RNA on the move
In the fruit fly Drosophila, oskar mRNA, which is involved in defining the animal’s body axes, is produced in the nuclei of nurse cells neighbouring the oocyte, and must be transported to the oocyte and along its entire length before being translated into protein.
Scientists in the group of Anne Ephrussi at the European Molecular Biology Laboratory (EMBL) in Heidelberg, Germany, have visualized the molecular mechanism that underlies this localisation process. In a study published today in Cell, they showed for the first time that, upon export from the nucleus of nurse cells into the cytosol - the semifluid that surrounds a cell’s nucleus -RNA particles recruit two motor proteins, kinesin and dynein, which transport the RNA to its final location in the oocyte.
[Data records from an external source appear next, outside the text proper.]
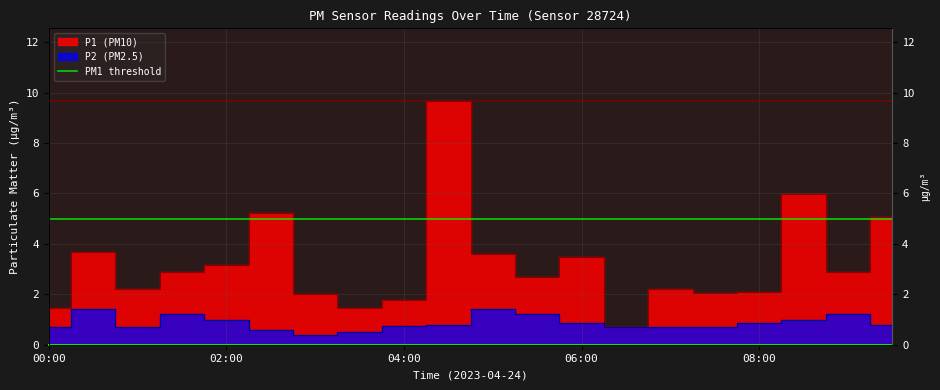

Does the chart display data point markers on the line(s)?

No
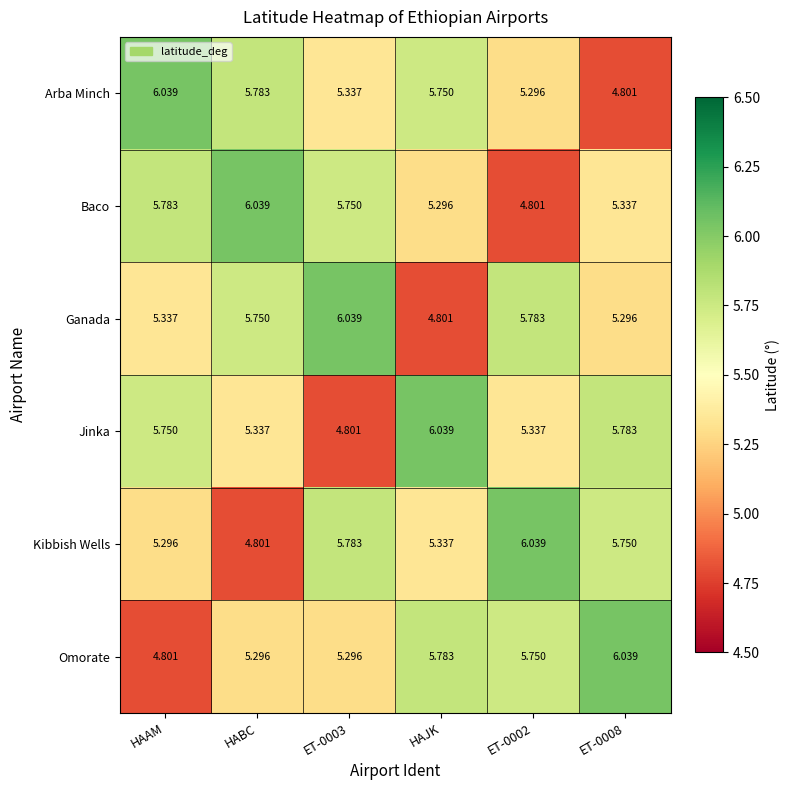

Which series has the largest total across all categories?

Jinka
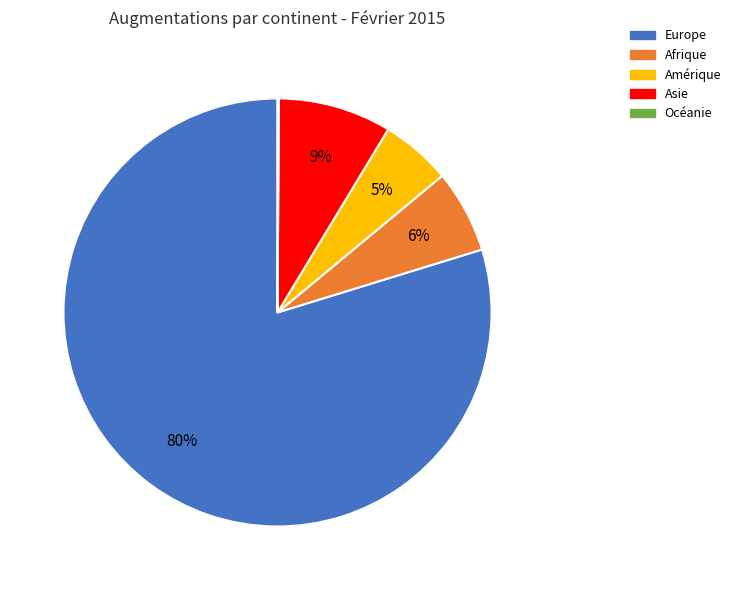

Between Amérique and Asie, which is larger?

Asie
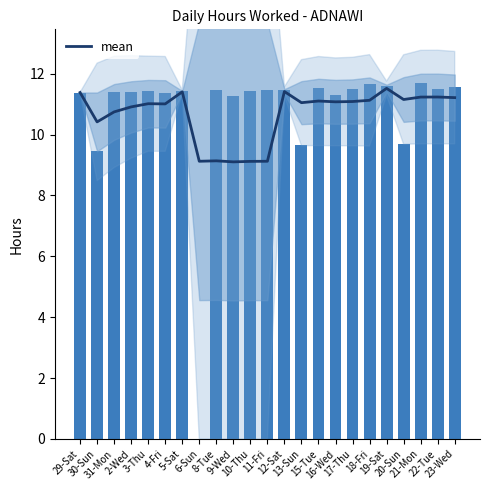

What position from the left is 31-Mon?

3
By combining immunofluorescence with electron microscopy imaging, the EMBL scientists were able to discriminate where different molecules critical for oskar mRNA transport are recruited, thus defining a hierarchy of RNA particle assembly. These findings not only increase our understanding of development, but could also shed light on processes underlying the function of dendrites and axons in neurons, and synaptic plasticity - which is implicated in learning and memory formation - as these also entail the transport and localised translation of RNA.
More information: Trucco, A., Gaspar, I. & Ephrussi, A. Assembly of Endogenous oskar mRNA Particles for Motor-Dependent Transport in the Drosophila Oocyte. Cell, 25 November 2009.